Image 14282+ users

Web Scraping in Python

Web Scraping in Python

15/05/18   15 minutes read     836 Naren Allam

Web Scraping is the process of data extraction from various websites.

Multiple Techniques For Scraping

1. Requests — Http Library In Python

To scrape the page or a website, we first need the content of the HTML page in an HTTP response object. The requests library from python is pretty handy and very easy to use. It uses urllib inside. I like requests as it’s easy and the code becomes readable too.

PYTHON  Copy
                    
                      #Example showing how to use the requests library

import requests
res = requests.get("https://www.rossum.io/") #Fetch HTML Page





                    
                  

2. Beautifulsoup

BeautifulSoup is a very powerful Python library which helps you to extract the data from the page. It’s easy to use and has a wide range of APIs that’ll help you to extract the data. We use the requests library to fetch an HTML page and then use the Beautiful Soup to parse that page. In this example, we can easily fetch the page title and all links in the page.

PYTHON  Copy
                    
                      from bs4 import BeautifulSoup
import requests

res = requests.get("https://www.rossum.io/") #Fetch HTML Page
soup = BeautifulSoup(res.text, "html.parser") #Parse HTML Page
print( "Webpage Title:" + soup.title.string)
print ("Fetch All Links:", soup.find_all('a'))
                    
                  

3. Python Scrapy Framework

Scrapy is faster than BeautifulSoup. Scrapy is a web crawling framework for developers to write code to create spiders, which define how a certain site (or a group of sites) will be scrapped.
The biggest feature is that it is built on Twisted, an asynchronous networking library, so Scrapy is implemented using a non-blocking (aka asynchronous) code for concurrency, which makes the spider performance is very great.
Moreover, it is a framework to write scrapers as opposed BeautifulSoup which is just a library to parse HTML pages.

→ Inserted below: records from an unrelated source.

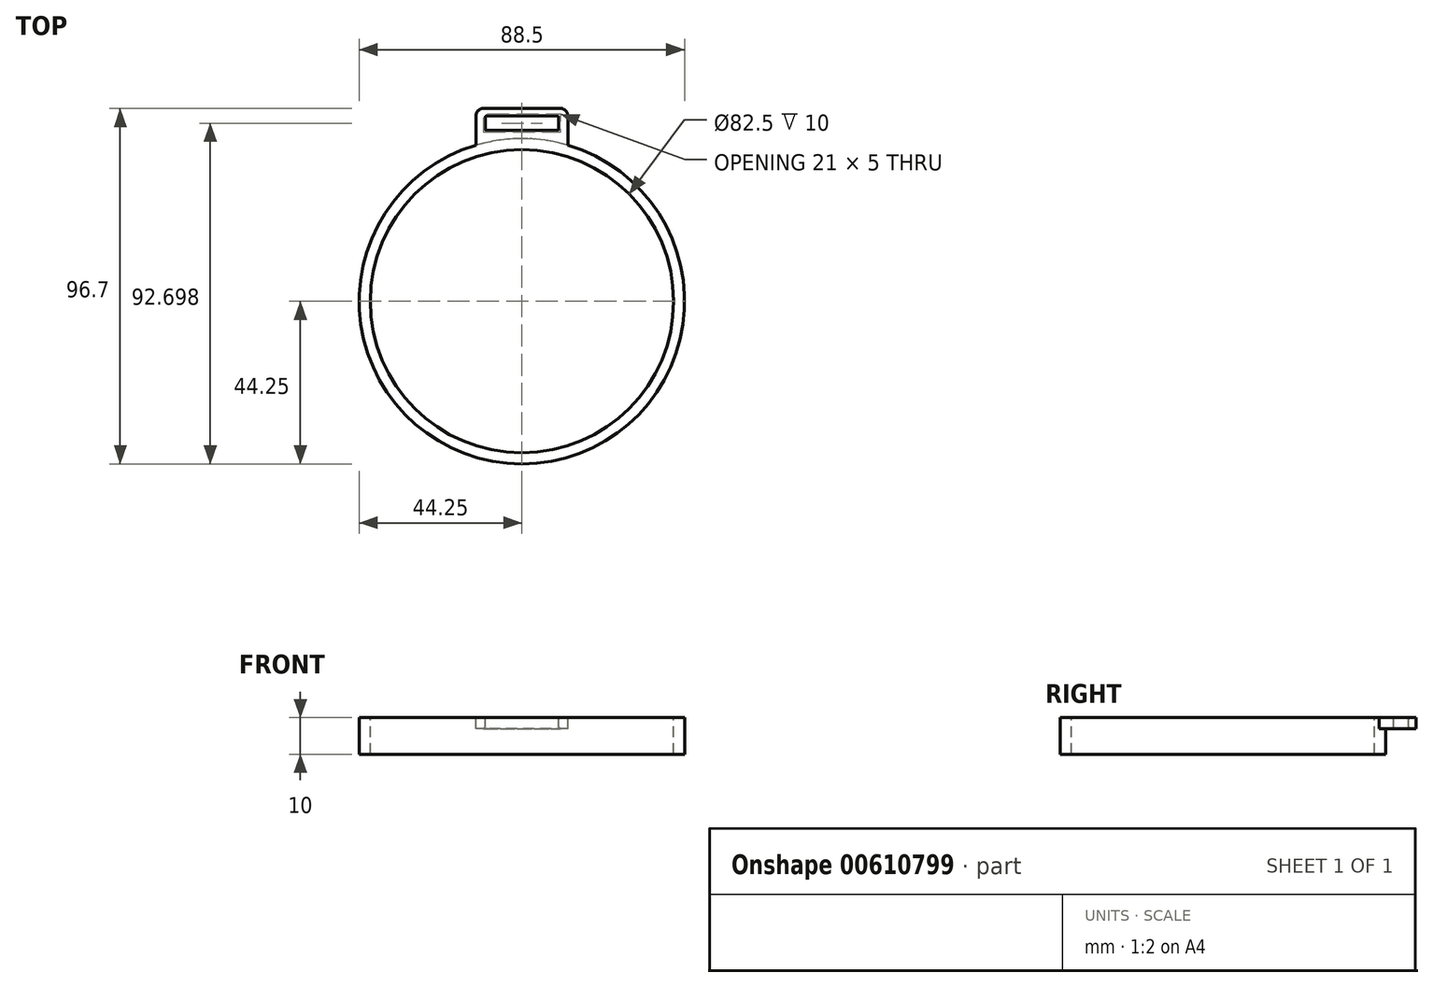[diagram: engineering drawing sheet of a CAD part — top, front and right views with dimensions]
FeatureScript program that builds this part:
annotation { "Feature Type Name" : "Feature", "Feature Type Description" : "" }
export const myFeature = defineFeature(function(context is Context, id is Id, definition is map)
    precondition{}
    {
        {
            var Q0;
            Q0=qCreatedBy(makeId("Top.planeOp"),FACE);
            var sketch = newSketch(context, id + "F0", { "sketchPlane" : qUnion([Q0])});
            skCircle(sketch, "E0", {"center": v(0, 0) * mm, "radius": 44.25 * mm});
            skSolve(sketch);
        }
        {
            var Q0;
            Q0=qSketchRegion(id+"F0",true);
            extrude(context, id + "F1", {"entities" : qUnion([Q0]), "depth" : 10 * mm, "offsetDistance" : 25 * mm});
        }
        {
            var Q0;
            Q0=makeQuery(id+"F1.opExtrude","CAP_FACE",FACE,{"disambiguationData":[OSD([sQuery(id+"F0.wireOp",EDGE,"E0")])],"isStart":false});
            var sketch = newSketch(context, id + "F2", { "sketchPlane" : qUnion([Q0])});
            skCircle(sketch, "E1", {"center": v(0, 0) * mm, "radius": 41.25 * mm});
            skSolve(sketch);
        }
        {
            var Q0;
            Q0=qSketchRegion(id+"F2",true);
            extrude(context, id + "F3", {"entities" : qUnion([Q0]), "operationType" : NewBodyOperationType.REMOVE, "oppositeDirection" : true, "depth" : 15 * mm, "offsetDistance" : 25 * mm});
        }
        {
            var Q0;
            Q0=makeQuery(id+"F1.opExtrude","CAP_FACE",FACE,{"disambiguationData":[OSD([sQuery(id+"F0.wireOp",EDGE,"E0")])],"isStart":false});
            var sketch = newSketch(context, id + "F4", { "sketchPlane" : qUnion([Q0])});
            skLineSegment(sketch, "E2", {"start": v(0, 54.92) * mm, "end": v(0, 35.88) * mm, "construction": true});
            skLineSegment(sketch, "E3", {"start": v(-12.5, 52.45) * mm, "end": v(12.5, 52.45) * mm});
            skLineSegment(sketch, "E4", {"start": v(12.5, 52.45) * mm, "end": v(12.5, 42.45) * mm});
            skLineSegment(sketch, "E5", {"start": v(-12.5, 52.45) * mm, "end": v(-12.5, 42.45) * mm});
            skPoint(sketch, "E6", {"position": v(0, 52.45) * mm});
            skSolve(sketch);
        }
        {
            var Q0;
            Q0=makeQuery(id+"F4.imprint","IMPRINT",FACE,{"disambiguationData":[TD([[makeQuery(id+"F4.imprint","IMPRINT",EDGE,{"derivedFrom":sQuery(id+"F4.wireOp",EDGE,"E3")}),-1.0]])]});
            extrude(context, id + "F5", {"entities" : qUnion([Q0]), "operationType" : NewBodyOperationType.ADD, "oppositeDirection" : true, "depth" : 3 * mm, "offsetDistance" : 25 * mm});
        }
        {
            var Q0;
            {var subQ0=sQuery(id+"F0.wireOp",EDGE,"E0");Q0=makeQuery(id+"F5.boolean.opBoolean","MERGE",FACE,{"derivedFrom":[makeQuery(id+"F1.opExtrude","CAP_FACE",FACE,{"disambiguationData":[OSD([subQ0])],"isStart":false}),makeQuery(id+"F5.opExtrude","CAP_FACE",FACE,{"disambiguationData":[OSD([subQ0,sQuery(id+"F4.wireOp",EDGE,"E3"),sQuery(id+"F4.wireOp",EDGE,"E4"),sQuery(id+"F4.wireOp",EDGE,"E5")])],"isStart":true})]});}
            var sketch = newSketch(context, id + "F6", { "sketchPlane" : qUnion([Q0])});
            skPoint(sketch, "E7", {"position": v(-10, 50.45) * mm});
            skPoint(sketch, "E8", {"position": v(10, 46.45) * mm});
            skLineSegment(sketch, "E9.bottom", {"start": v(-10, 50.45) * mm, "end": v(10, 50.45) * mm});
            skLineSegment(sketch, "E9.top", {"start": v(-10, 46.45) * mm, "end": v(10, 46.45) * mm});
            skLineSegment(sketch, "E9.left", {"start": v(-10, 50.45) * mm, "end": v(-10, 46.45) * mm});
            skLineSegment(sketch, "E9.right", {"start": v(10, 50.45) * mm, "end": v(10, 46.45) * mm});
            skSolve(sketch);
        }
        {
            var Q0;
            Q0=makeQuery(id+"F6.imprint","IMPRINT",FACE,{"disambiguationData":[TD([[makeQuery(id+"F6.imprint","IMPRINT",EDGE,{"derivedFrom":sQuery(id+"F6.wireOp",EDGE,"E9.bottom")}),-1.0]])]});
            extrude(context, id + "F7", {"entities" : qUnion([Q0]), "operationType" : NewBodyOperationType.REMOVE, "oppositeDirection" : true, "depth" : 25 * mm, "offsetDistance" : 25 * mm});
        }
        {
            var Q0;
            Q0=makeQuery(id+"F5.opExtrude","CAP_EDGE",EDGE,{"disambiguationData":[OSD([sQuery(id+"F0.wireOp",EDGE,"E0")])],"isStart":false});
            var Q1;
            Q1=makeQuery(id+"F5.opExtrude","SWEPT_EDGE",EDGE,{"disambiguationData":[OSD([sQuery(id+"F0.wireOp",EDGE,"E0"),sQuery(id+"F4.wireOp",EDGE,"E4")])]});
            var Q2;
            Q2=makeQuery(id+"F5.opExtrude","SWEPT_EDGE",EDGE,{"disambiguationData":[OSD([sQuery(id+"F4.wireOp",EDGE,"E3"),sQuery(id+"F4.wireOp",EDGE,"E4")])]});
            var Q3;
            Q3=makeQuery(id+"F5.opExtrude","SWEPT_EDGE",EDGE,{"disambiguationData":[OSD([sQuery(id+"F0.wireOp",EDGE,"E0"),sQuery(id+"F4.wireOp",EDGE,"E5")])]});
            var Q4;
            Q4=makeQuery(id+"F5.opExtrude","SWEPT_EDGE",EDGE,{"disambiguationData":[OSD([sQuery(id+"F4.wireOp",EDGE,"E3"),sQuery(id+"F4.wireOp",EDGE,"E5")])]});
            fillet(context, id + "F8", {"entities" : qUnion([Q0, Q1, Q2, Q3, Q4]), "radius" : 2 * mm, "tangentPropagation" : true, "allowEdgeOverflow" : false});
        }
        {
            var Q0;
            Q0=makeQuery(id+"F7.boolean.opBoolean","COPY",FACE,{"derivedFrom":makeQuery(id+"F7.opExtrude","SWEPT_FACE",FACE,{"disambiguationData":[OSD([sQuery(id+"F6.wireOp",EDGE,"E9.top")])]})});
            var Q1;
            Q1=makeQuery(id+"F7.boolean.opBoolean","COPY",FACE,{"derivedFrom":makeQuery(id+"F7.opExtrude","SWEPT_FACE",FACE,{"disambiguationData":[OSD([sQuery(id+"F6.wireOp",EDGE,"E9.left")])]})});
            var Q2;
            Q2=makeQuery(id+"F7.boolean.opBoolean","COPY",FACE,{"derivedFrom":makeQuery(id+"F7.opExtrude","SWEPT_FACE",FACE,{"disambiguationData":[OSD([sQuery(id+"F6.wireOp",EDGE,"E9.bottom")])]})});
            var Q3;
            Q3=makeQuery(id+"F7.boolean.opBoolean","COPY",FACE,{"derivedFrom":makeQuery(id+"F7.opExtrude","SWEPT_FACE",FACE,{"disambiguationData":[OSD([sQuery(id+"F6.wireOp",EDGE,"E9.right")])]})});
            fillet(context, id + "F9", {"entities" : qUnion([Q0, Q1, Q2, Q3]), "radius" : .5 * mm, "tangentPropagation" : true, "allowEdgeOverflow" : false});
        }
    });
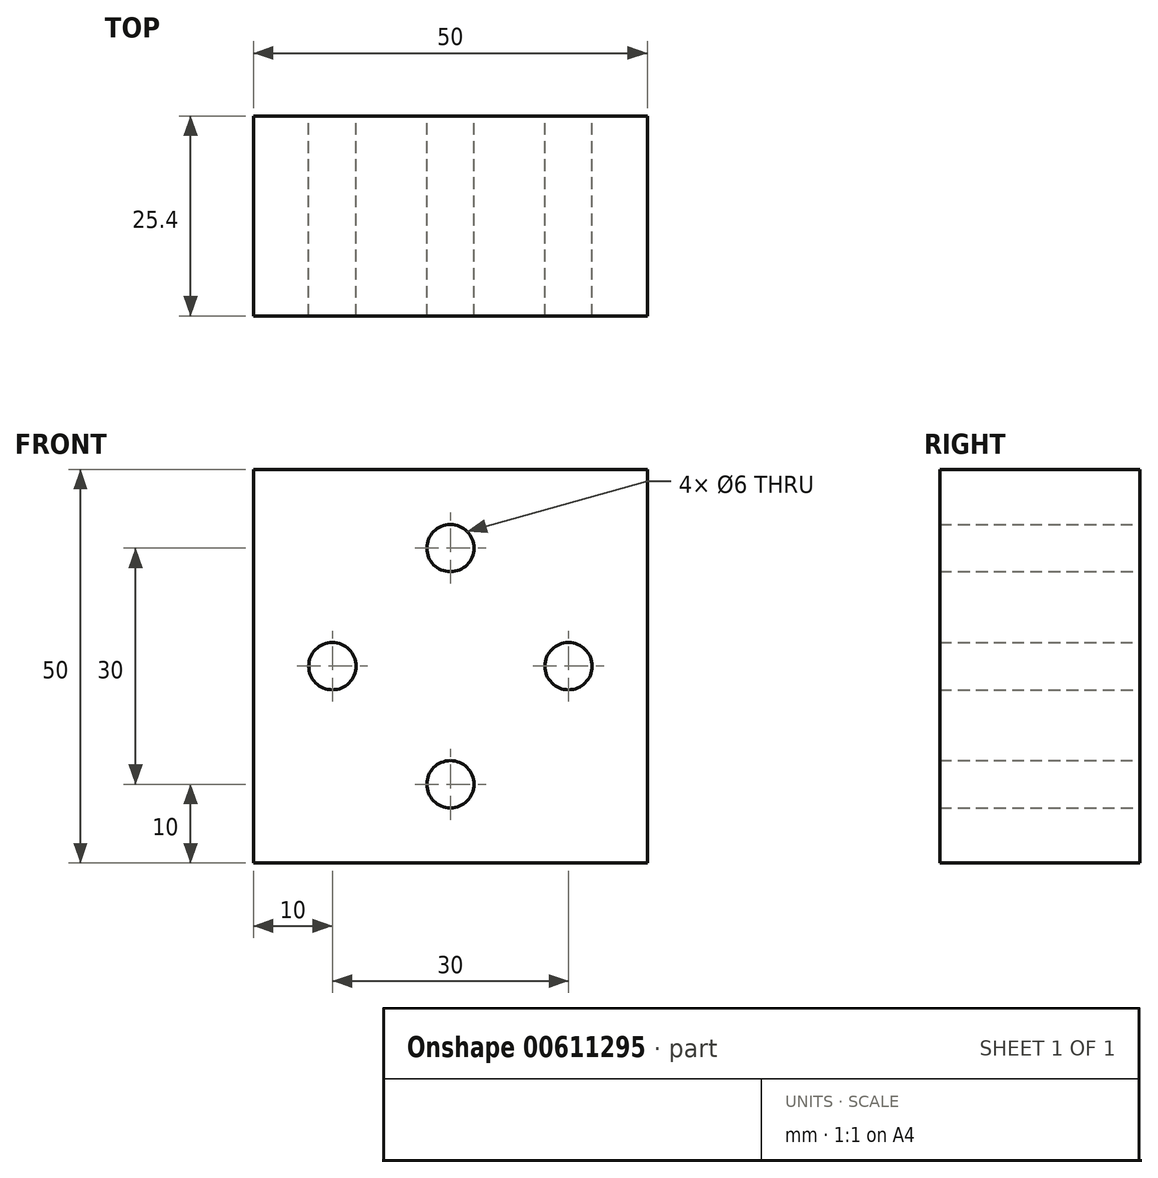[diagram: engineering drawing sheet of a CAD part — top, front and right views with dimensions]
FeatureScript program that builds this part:
annotation { "Feature Type Name" : "Feature", "Feature Type Description" : "" }
export const myFeature = defineFeature(function(context is Context, id is Id, definition is map)
    precondition{}
    {
        {
            var Q0;
            Q0=qCreatedBy(makeId("Front.planeOp"),FACE);
            var sketch = newSketch(context, id + "F0", { "sketchPlane" : qUnion([Q0])});
            skLineSegment(sketch, "E0.bottom", {"start": v(25, 25) * mm, "end": v(-25, 25) * mm});
            skLineSegment(sketch, "E0.top", {"start": v(25, -25) * mm, "end": v(-25, -25) * mm});
            skLineSegment(sketch, "E0.left", {"start": v(25, 25) * mm, "end": v(25, -25) * mm});
            skLineSegment(sketch, "E0.right", {"start": v(-25, 25) * mm, "end": v(-25, -25) * mm});
            skPoint(sketch, "E0.middle", {"position": v(0, 0) * mm});
            skLineSegment(sketch, "E1.bottom", {"start": v(15, 15) * mm, "end": v(-15, 15) * mm, "construction": true});
            skLineSegment(sketch, "E1.top", {"start": v(15, -15) * mm, "end": v(-15, -15) * mm, "construction": true});
            skLineSegment(sketch, "E1.left", {"start": v(15, 15) * mm, "end": v(15, -15) * mm, "construction": true});
            skLineSegment(sketch, "E1.right", {"start": v(-15, 15) * mm, "end": v(-15, -15) * mm, "construction": true});
            skLineSegment(sketch, "E2", {"start": v(0, 15) * mm, "end": v(-15, 0) * mm, "construction": true});
            skLineSegment(sketch, "E3", {"start": v(-15, 0) * mm, "end": v(0, -15) * mm, "construction": true});
            skLineSegment(sketch, "E4", {"start": v(0, -15) * mm, "end": v(15, 0) * mm, "construction": true});
            skLineSegment(sketch, "E5", {"start": v(15, 0) * mm, "end": v(0, 15) * mm, "construction": true});
            skCircle(sketch, "E6", {"center": v(0, 15) * mm, "radius": 3 * mm});
            skCircle(sketch, "E7", {"center": v(-15, 0) * mm, "radius": 3 * mm});
            skCircle(sketch, "E8", {"center": v(0, -15) * mm, "radius": 3 * mm});
            skCircle(sketch, "E9", {"center": v(15, 0) * mm, "radius": 3 * mm});
            skLineSegment(sketch, "E10", {"start": v(-19.24, 0) * mm, "end": v(0, 19.24) * mm, "construction": true});
            skLineSegment(sketch, "E11", {"start": v(0, 19.24) * mm, "end": v(19.24, 0) * mm, "construction": true});
            skLineSegment(sketch, "E12", {"start": v(19.24, 0) * mm, "end": v(0, -19.24) * mm, "construction": true});
            skLineSegment(sketch, "E13", {"start": v(0, -19.24) * mm, "end": v(-19.24, 0) * mm, "construction": true});
            skSolve(sketch);
        }
        {
            var Q0;
            Q0=makeQuery(id+"F0.imprint","IMPRINT",FACE,{"disambiguationData":[TD([[makeQuery(id+"F0.imprint","IMPRINT",EDGE,{"derivedFrom":sQuery(id+"F0.wireOp",EDGE,"E0.bottom")}),1.0]])]});
            extrude(context, id + "F1", {"entities" : qUnion([Q0]), "depth" : 25.4 * mm, "offsetDistance" : 25 * mm});
        }
    });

Here is a simple example of how to use scrapy. Install scrapy via pip. Scrapy gives a shell after parsing a website.

PYTHON  Copy
                    
                      $ pip install scrapy   #Install Scrapy"
$ scrapy shell https://www.rossum.io/

In [1]: response.xpath("//a").extract() #Fetch all a hrefs
                    
                  

Now let's write a custom spider to parse a website.

PYTHON  Copy
                    
                      import scrapy

class BlogSpider(scrapy.Spider):
    name = 'blogspider'
    start_urls = ['https://www.rossum.io/']
    def parse(self, response):
        for title in response.css('h2.entry-title'):
            yield {'title': title.css('a ::text').extract_first()}
EOF
 scrapy runspider myspider.py
                    
                  

That’s it. Your first custom spider is created. Now let’s understand the code.

  • name: Name of the spider, in this case, it is “blogspider”.

  • start_urls: A list of URLs where the spider will begin to crawl from.

  • parse(self, response): This function is called whenever the crawler successfully crawls a URL. Remember the                     response object from earlier in the scrapy shell? This is the same response object that is passed to the parse(..).
  • When you run this, Scrapy will look for start URL and will give you all the divs of the h2.entry-title class and extract the associated text from it. Alternately, you can write your extraction logic in the parse method or create a separate class for extraction and call its object from the parse method.

    Conclusion:

  • We’ve seen the basics of scraping, frameworks, how to crawl and do’s and don’ts of scraping.

  • Follow target URLs rules while scraping. Don’t make them block your spider.

  • Maintenance of data and spiders at scale is difficult. Use Docker/Kubernetes and public cloud provider like AWS           to easily scale your web-scraping backend.

  • Always respect the rules of the websites you plan to crawl and if APIs are available, always use them first.